Je tiens tout d’abord à remercier les organisateurs de ce colloque de m’avoir invité à y participer, bien que n’étant pas un spécialiste des études alanes. Toutefois mon intérêt pour les Alanes est ancien. A quand remonte cet intérêt ?
Je me souviens avoir lu dans les années 1960 un article de Iouri Nikolaevitch Roerich (Georges Roerich) un article en français de la revue OSS-ALANES, publication trimestrielle de l’Institut d’Ossétologie paraissant alors à Paris. Cet article était consacré aux faits épiques des cavaliers alanes au service de Kubilai Khan, qui au XIIIe siècle partirent à la conquête du sud de la Chine et allèrent jusqu’à Pagan, capitale du royaume birman.

** Consigne 1 **
Présentez toutes les lignes des enregistrements sous forme de liste numérotée, sans les lignes vides. N'incluez pas les images dans votre réponse.
** Consigne 2 **
Prolongez le texte sur les Alanes à partir de l'endroit où il s'arrête.
Le texte et les enregistrements n'ont aucun lien entre eux.

[Entrées de données enregistrées]

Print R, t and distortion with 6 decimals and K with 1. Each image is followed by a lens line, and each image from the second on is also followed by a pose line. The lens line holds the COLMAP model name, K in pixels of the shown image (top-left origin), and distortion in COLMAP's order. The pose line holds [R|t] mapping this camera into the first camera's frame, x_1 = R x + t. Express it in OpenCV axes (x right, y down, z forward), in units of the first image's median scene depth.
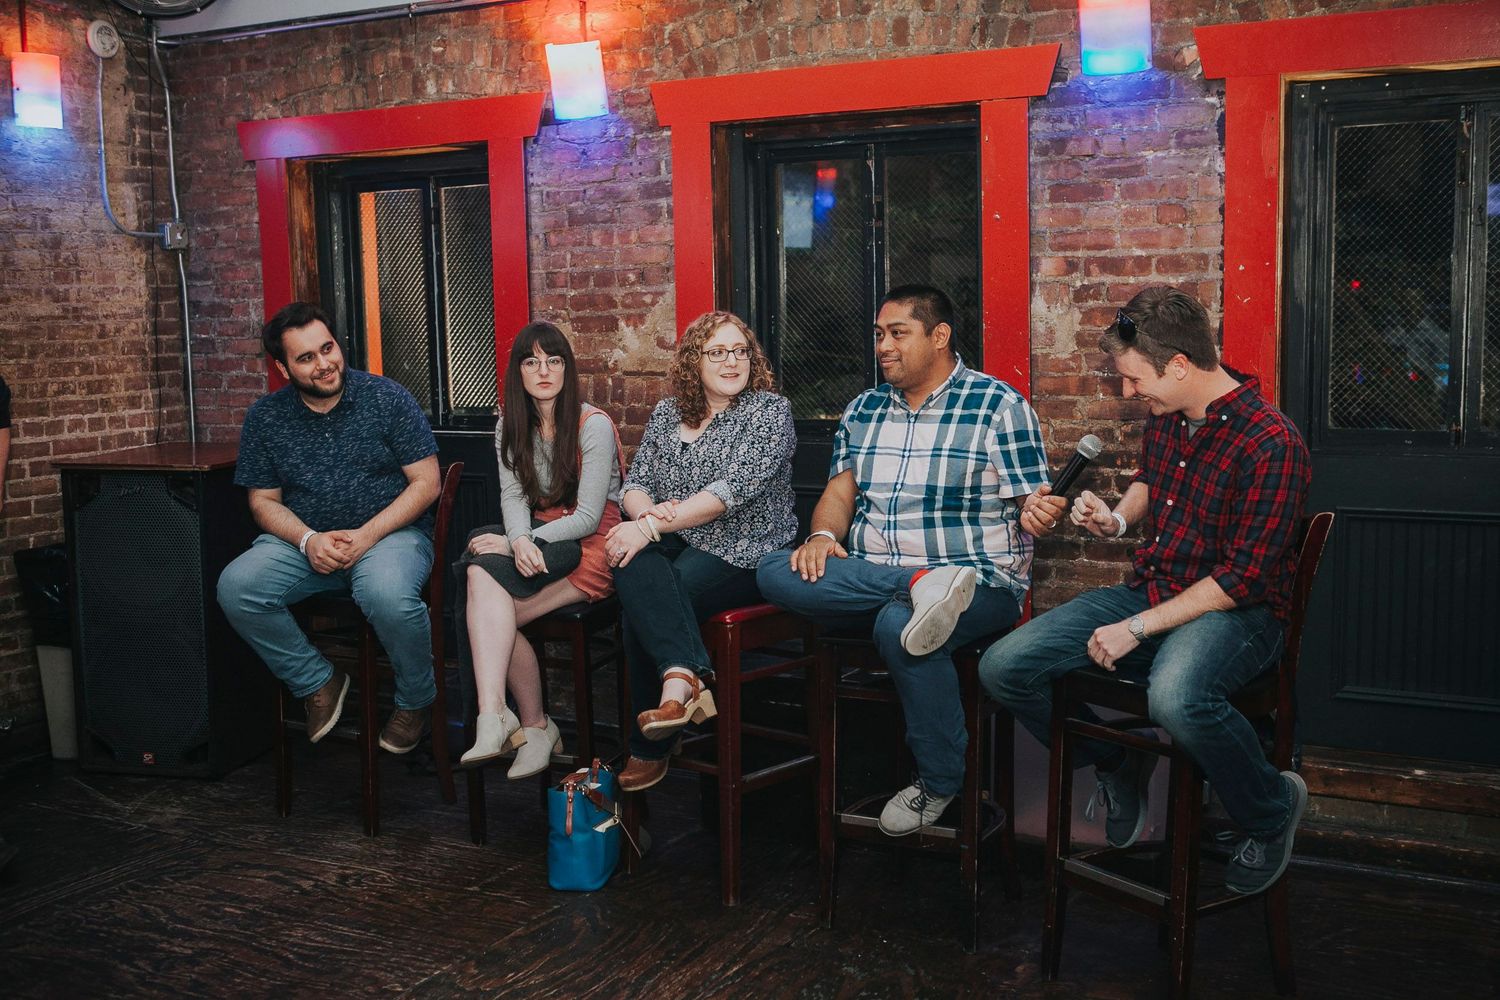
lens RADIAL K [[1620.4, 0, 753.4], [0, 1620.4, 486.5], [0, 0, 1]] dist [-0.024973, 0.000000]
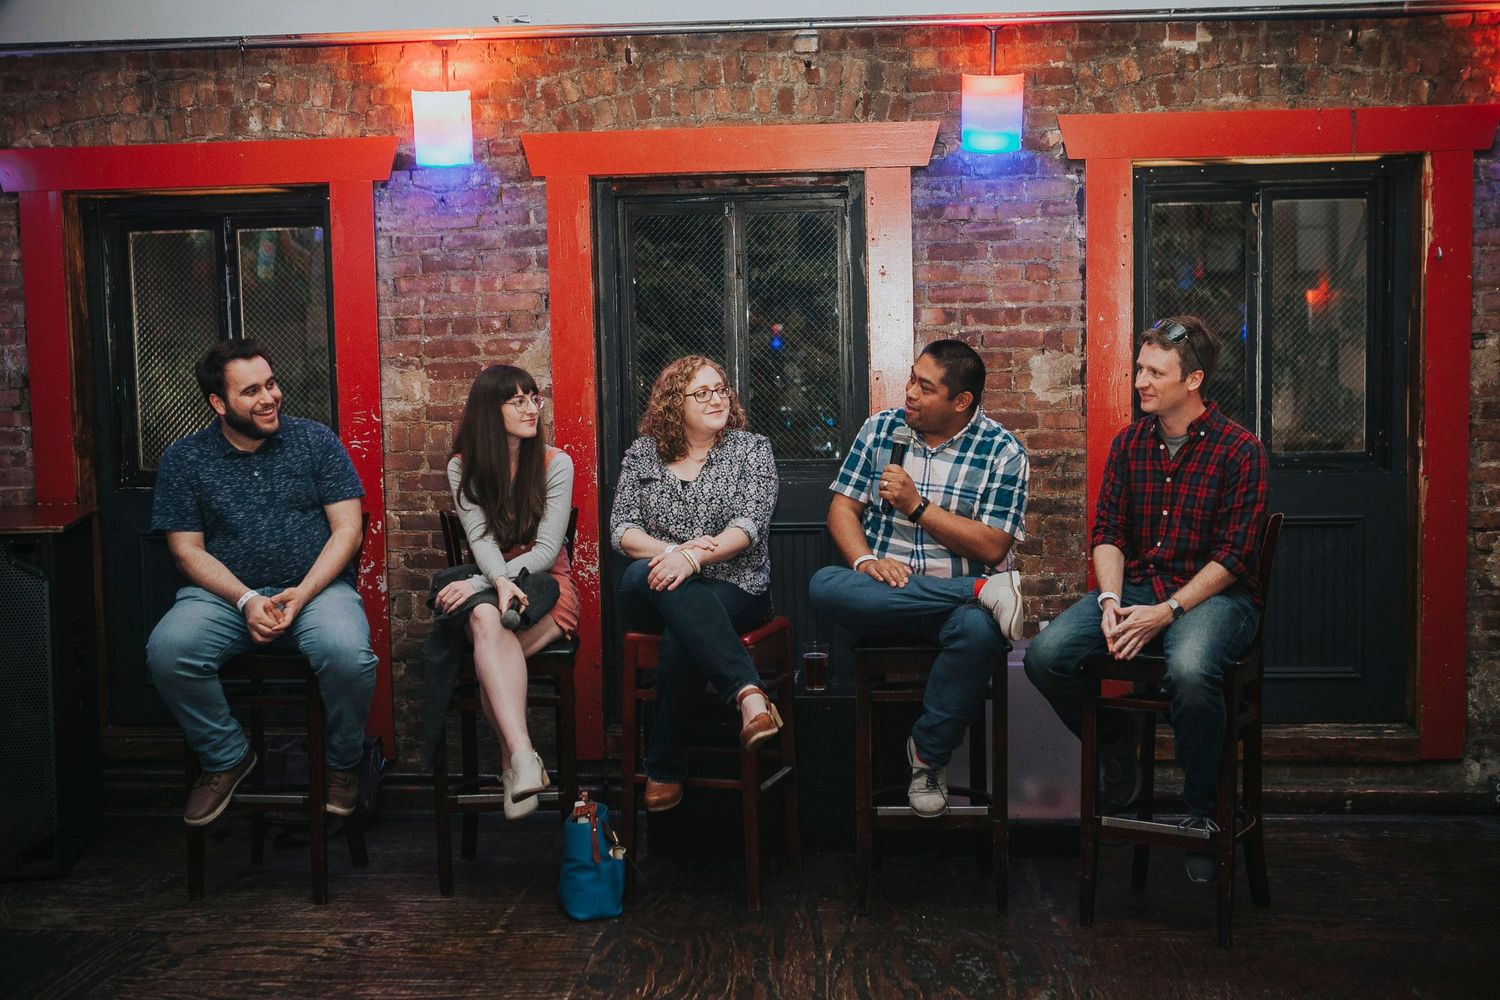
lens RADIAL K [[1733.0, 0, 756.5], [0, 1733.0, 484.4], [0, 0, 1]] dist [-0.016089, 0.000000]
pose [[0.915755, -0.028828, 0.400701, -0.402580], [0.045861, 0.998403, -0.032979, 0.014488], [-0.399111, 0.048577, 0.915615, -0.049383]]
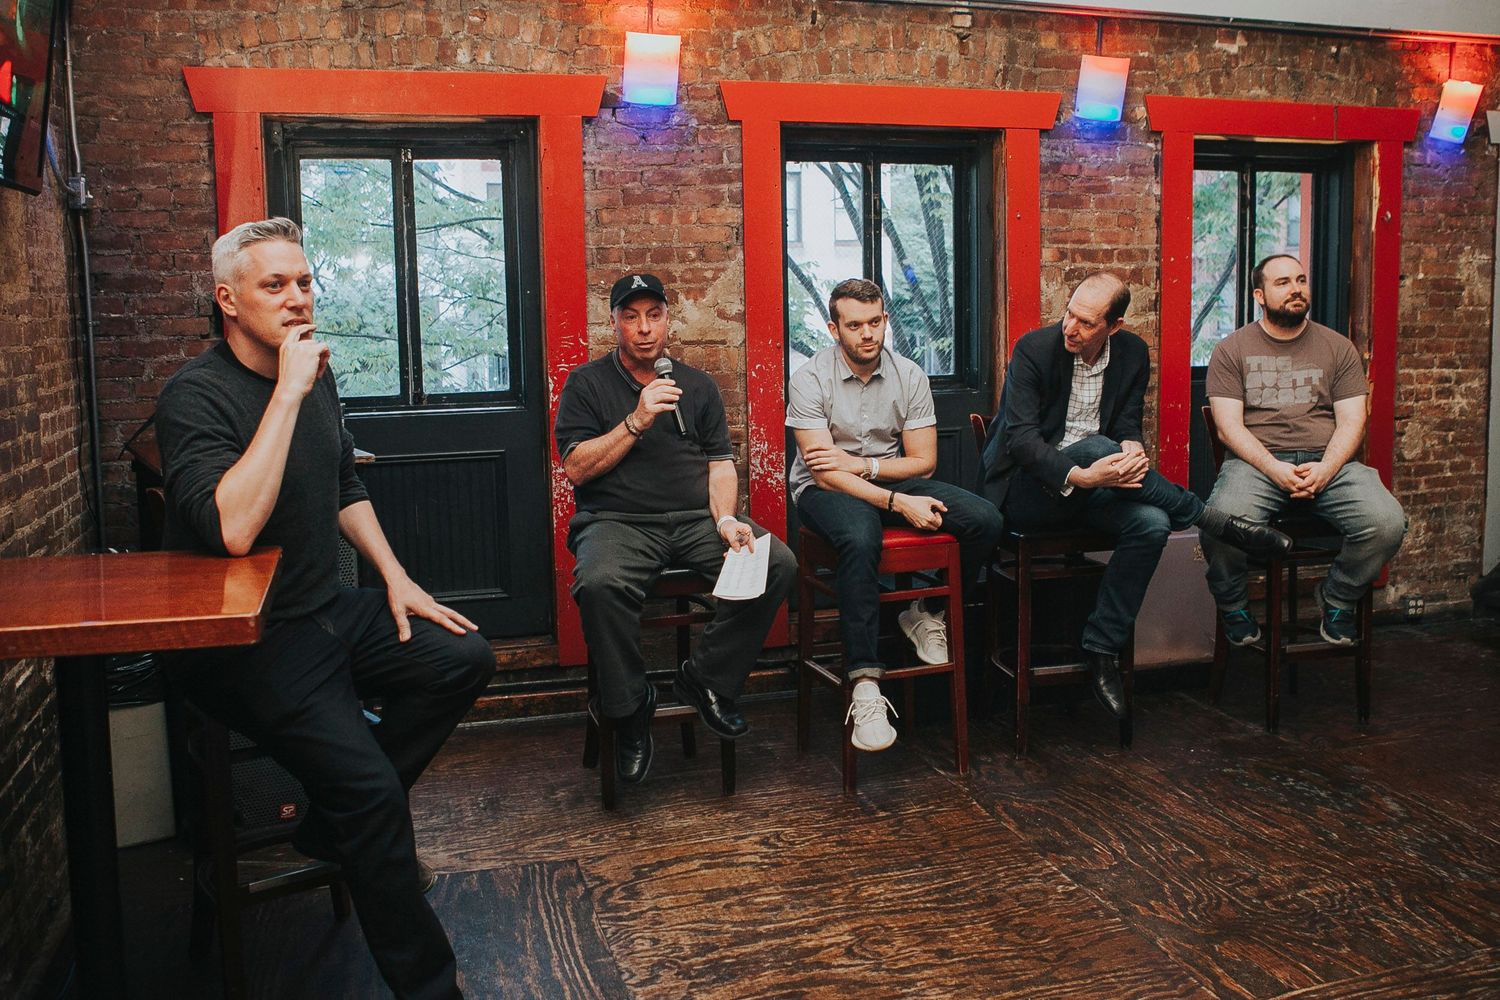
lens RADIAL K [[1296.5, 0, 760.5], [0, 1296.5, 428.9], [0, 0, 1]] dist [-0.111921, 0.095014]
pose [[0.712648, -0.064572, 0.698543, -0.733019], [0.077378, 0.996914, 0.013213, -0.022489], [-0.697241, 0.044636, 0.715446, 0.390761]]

** Zone de réponse 1 **
1. Print R, t and distortion with 6 decimals and K with 1. Each image is followed by a lens line, and each image from the second on is also followed by a pose line. The lens line holds the COLMAP model name, K in pixels of the shown image (top-left origin), and distortion in COLMAP's order. The pose line holds [R|t] mapping this camera into the first camera's frame, x_1 = R x + t. Express it in OpenCV axes (x right, y down, z forward), in units of the first image's median scene depth.
2. lens RADIAL K [[1620.4, 0, 753.4], [0, 1620.4, 486.5], [0, 0, 1]] dist [-0.024973, 0.000000]
3. lens RADIAL K [[1733.0, 0, 756.5], [0, 1733.0, 484.4], [0, 0, 1]] dist [-0.016089, 0.000000]
4. pose [[0.915755, -0.028828, 0.400701, -0.402580], [0.045861, 0.998403, -0.032979, 0.014488], [-0.399111, 0.048577, 0.915615, -0.049383]]
5. lens RADIAL K [[1296.5, 0, 760.5], [0, 1296.5, 428.9], [0, 0, 1]] dist [-0.111921, 0.095014]
6. pose [[0.712648, -0.064572, 0.698543, -0.733019], [0.077378, 0.996914, 0.013213, -0.022489], [-0.697241, 0.044636, 0.715446, 0.390761]]

** Zone de réponse 2 **
Ayant à l’esprit ce passé historique, j’avais été impressionné aussi par une photo dans un livre sur la déroute de l’armée japonaise. C’était une photo du général Issa Pliev, deux fois Héros de l’Union Soviétique, qui s’était illustré non seulement à Stalingrad et sur le front ouest, mais avait commandé une opération décisive sur Mukden, en Mandchourie, qui l’avait conduit jusqu’à la Grande Muraille de Chine devant laquelle il se tenait debout entouré de son état-major. Officier de cavalerie, Pliev était fidèle aux traditions de ses ancêtres qui avaient parcouru les steppes de l’Eurasie.
Peu de gens à l’ouest connaissent l’odyssée du peuple alane depuis les steppes de l’Asie centrale jusqu’au Caucase, où il s’établit, et bien au-delà puisqu’il poursuivit sa course à travers la Hongrie, où certains demeurèrent, jusqu’en France où sa cavalerie aida les Francs à repousser les Huns au V° siècle, et jusqu’en Afrique du nord en traversant l’Espagne.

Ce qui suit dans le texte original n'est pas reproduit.